読解用抜粋:
%%
【課題】回転体と供試体との間に軸受が位置する回転試験装置において、供試体の回転数が試験回転数に達した後に、軸受で生じる損失をより早く一定にすることができる構成を得る。
【解決手段】車両用試験装置1は、供試モータ2を回転させるダイナモ11と、供試モータ2とダイナモ11との間に設けられ、供試モータ2とダイナモ11とを回転可能に連結する中間軸31と、複数の転動体によって中間軸31を回転可能に支持する中間軸受32,33と、中間軸受32,33を保持するハウジング34と、ハウジング34を加熱する加熱部35,36と、ハウジング34の温度が、供試モータ2の回転試験においてダイナモ11が最高回転数で回転した際の所定温度になるように、加熱部35,36による加熱量を制御する加熱制御装置50と、を備える。
【発明の概要】
【発明が解決しようとする課題】
【0005】
上述のような回転試験装置を用いた供試体の回転試験では、トルク検出部で検出されたトルクに対し、回転試験装置で生じる損失分を考慮することにより、前記供試体が発生するトルクを求めることができる。
【0006】
ところで、前記回転試験装置では、回転軸を回転可能に支持する軸受部分で損失が生じる。よって、前記回転試験装置のトルク検出部で検出されたトルクから、前記供試体が発生するトルクを精度良く求めるためには、前記供試体の回転試験時に軸受で生じる損失が一定であることが好ましい。
【0007】
しかしながら、軸受で発生する損失は回転数によって変化するため、前記損失によって前記軸受に生じる発熱量も回転数によって変化する。この発熱量の変化により、回転軸及び軸受の膨張や潤滑油の粘性も変化するため、軸受で発生する損失はさらに変化する。そのため、回転試験装置の回転数が供試体の試験回転数に達しても、軸受の温度、及び軸受内部の潤滑油の温度が収束しにくいため、前記軸受で生じる損失も一定になりにくい。したがって、回転試験装置を用いて供試体の回転試験を行う場合、供試体の回転数が試験回転数に達した後に、軸受の温度が一定になって前記軸受で生じる損失が一定になるまでに、長い時間を要する。
%%
抽出資料:
%%
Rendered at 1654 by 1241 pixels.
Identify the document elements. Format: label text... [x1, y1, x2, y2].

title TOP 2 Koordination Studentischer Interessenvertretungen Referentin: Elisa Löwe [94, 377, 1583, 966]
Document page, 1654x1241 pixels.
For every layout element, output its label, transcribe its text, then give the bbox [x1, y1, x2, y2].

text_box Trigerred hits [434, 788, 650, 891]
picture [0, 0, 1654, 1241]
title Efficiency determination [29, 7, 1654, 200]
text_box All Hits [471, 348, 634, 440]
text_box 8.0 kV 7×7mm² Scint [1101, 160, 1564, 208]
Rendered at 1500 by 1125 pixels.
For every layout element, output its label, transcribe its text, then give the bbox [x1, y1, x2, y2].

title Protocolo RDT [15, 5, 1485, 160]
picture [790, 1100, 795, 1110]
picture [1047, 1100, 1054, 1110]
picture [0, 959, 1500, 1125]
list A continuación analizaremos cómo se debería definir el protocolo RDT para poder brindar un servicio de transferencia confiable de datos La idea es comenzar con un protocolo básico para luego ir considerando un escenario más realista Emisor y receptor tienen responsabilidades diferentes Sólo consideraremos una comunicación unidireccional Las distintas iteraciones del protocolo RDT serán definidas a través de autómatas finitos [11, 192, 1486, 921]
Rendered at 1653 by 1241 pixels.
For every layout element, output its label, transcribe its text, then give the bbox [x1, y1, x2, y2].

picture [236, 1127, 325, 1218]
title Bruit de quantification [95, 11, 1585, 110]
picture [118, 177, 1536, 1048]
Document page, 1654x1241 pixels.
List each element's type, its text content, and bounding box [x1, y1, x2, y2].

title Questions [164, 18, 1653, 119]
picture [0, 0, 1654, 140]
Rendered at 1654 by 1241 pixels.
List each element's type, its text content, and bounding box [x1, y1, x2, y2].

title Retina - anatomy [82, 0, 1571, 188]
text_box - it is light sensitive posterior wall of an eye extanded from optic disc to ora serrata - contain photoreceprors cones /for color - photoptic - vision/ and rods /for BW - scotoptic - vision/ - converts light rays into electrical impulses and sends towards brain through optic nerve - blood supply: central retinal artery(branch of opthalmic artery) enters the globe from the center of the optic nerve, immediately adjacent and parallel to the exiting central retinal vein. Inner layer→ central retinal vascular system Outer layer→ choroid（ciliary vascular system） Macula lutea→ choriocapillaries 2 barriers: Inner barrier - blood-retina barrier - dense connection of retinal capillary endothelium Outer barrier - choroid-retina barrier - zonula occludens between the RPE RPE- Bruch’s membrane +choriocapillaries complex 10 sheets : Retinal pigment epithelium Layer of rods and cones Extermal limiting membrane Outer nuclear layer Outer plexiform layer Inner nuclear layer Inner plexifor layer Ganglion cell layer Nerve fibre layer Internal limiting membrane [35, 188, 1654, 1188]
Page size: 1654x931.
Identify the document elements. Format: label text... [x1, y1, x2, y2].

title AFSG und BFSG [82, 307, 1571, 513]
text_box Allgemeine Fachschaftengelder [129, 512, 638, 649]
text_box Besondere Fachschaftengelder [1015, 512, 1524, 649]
%%
作業の指示:
a - 回転試験装置についての抜粋によれば、加熱制御装置50は加熱部35,36による加熱量をどのような温度を目標に制御するか。
b - 次の(i)〜(iii)が回転試験装置についての抜粋と合うかどうかを、それぞれ「はい」か「いいえ」で判定せよ。判定の根拠となる本文の語句もそのまま引用すること。
(i) 軸受で発生する損失は、回転数によって変わらない。
(ii) 中間軸31は、供試モータ2とダイナモ11との間に設けられている。
(iii) 供試体の回転試験時には、軸受で生じる損失が一定であることが好ましい。
c - 回転試験装置についての抜粋を、最後の文に続けて書き進めよ。

解答:
a - ハウジング34の温度が、供試モータ2の回転試験においてダイナモ11が最高回転数で回転した際の所定温度になるように制御する。

b -
(i) いいえ。「軸受で発生する損失は回転数によって変化するため」
(ii) はい。「供試モータ2とダイナモ11との間に設けられ」
(iii) はい。「前記供試体の回転試験時に軸受で生じる損失が一定であることが好ましい」

c -
【0008】
このように、回転試験装置を用いて供試体の回転試験を行う際に、軸受で生じる損失が一定になるまでの時間がかかると、供試体の回転試験を開始するまでの時間が長くなる。
【0009】
本発明の目的は、回転体と供試体との間に軸受が位置する回転試験装置において、供試体の回転数が試験回転数に達した後に、軸受で生じる損失をより早く一定にすることができる構成を得ることである。
【課題を解決するための手段】
【0010】
本発明の一実施形態に係る回転試験装置は、供試体を回転させる回転体と、前記供試体と前記回転体との間に設けられ、前記供試体と前記回転体とを回転可能に連結する回転軸と、複数の転動体によって前記回転軸を回転可能に支持する軸受と、前記軸受を保持するハウジングと、前記ハウジングを加熱する加熱部と、前記ハウジングの温度が、前記回転体が所定回転数で回転した際の所定温度になるように、前記加熱部による加熱量を制御する加熱制御部と、を備える(第1の構成)。
【0011】
これにより、回転試験装置の軸受の温度を、回転体が所定回転数で回転したときの軸受の温度に迅速に到達させることができる。すなわち、前記軸受を保持するハウジングの温度が、回転体が所定回転数で回転した際の所定温度になるように、加熱部によって前記ハウジングを加熱することにより、所定回転数以下の運転であっても、前記ハウジングを介して前記軸受を加熱できるため、前記軸受の温度を迅速に一定にすることができる。
【0012】
したがって、前記回転体が所定回転数で回転した際に前記軸受で生じる損失を、迅速に一定にすることができる。よって、前記回転体の回転数が所定回転数に達した後、トルク計測を迅速に開始することができる。
【0013】
前記第1の構成において、回転試験装置は、前記ハウジングの温度を検出する温度検出部をさらに備える。前記加熱制御部は、前記ハウジングの温度が前記所定温度になるように、前記温度検出部によって検出された温度に応じて前記加熱部による加熱量を制御する(第2の構成)。
【0014】
これにより、回転試験装置は、ハウジングの温度に応じて、加熱部の加熱制御を行うことができる。よって、前記回転体が所定回転数で回転した際に前記軸受で生じる損失を、より迅速に一定にすることができる。そのため、前記回転体の回転数が所定回転数に達した後、トルクの高精度計測をより迅速に開始することができる。
【0015】
前記第1または第2の構成において、回転試験装置は、前記回転体と前記軸受との間に位置するトルク計と、前記トルク計によるトルク計測を制御するトルク計測制御部と、をさらに備える。前記トルク計測制御部は、前記ハウジングの温度、前記回転軸の温度、前記トルク計の温度のうち、前記ハウジングの温度を含む少なくとも一つの温度に基づいて、前記トルク計によるトルク計測を行う(第3の構成)。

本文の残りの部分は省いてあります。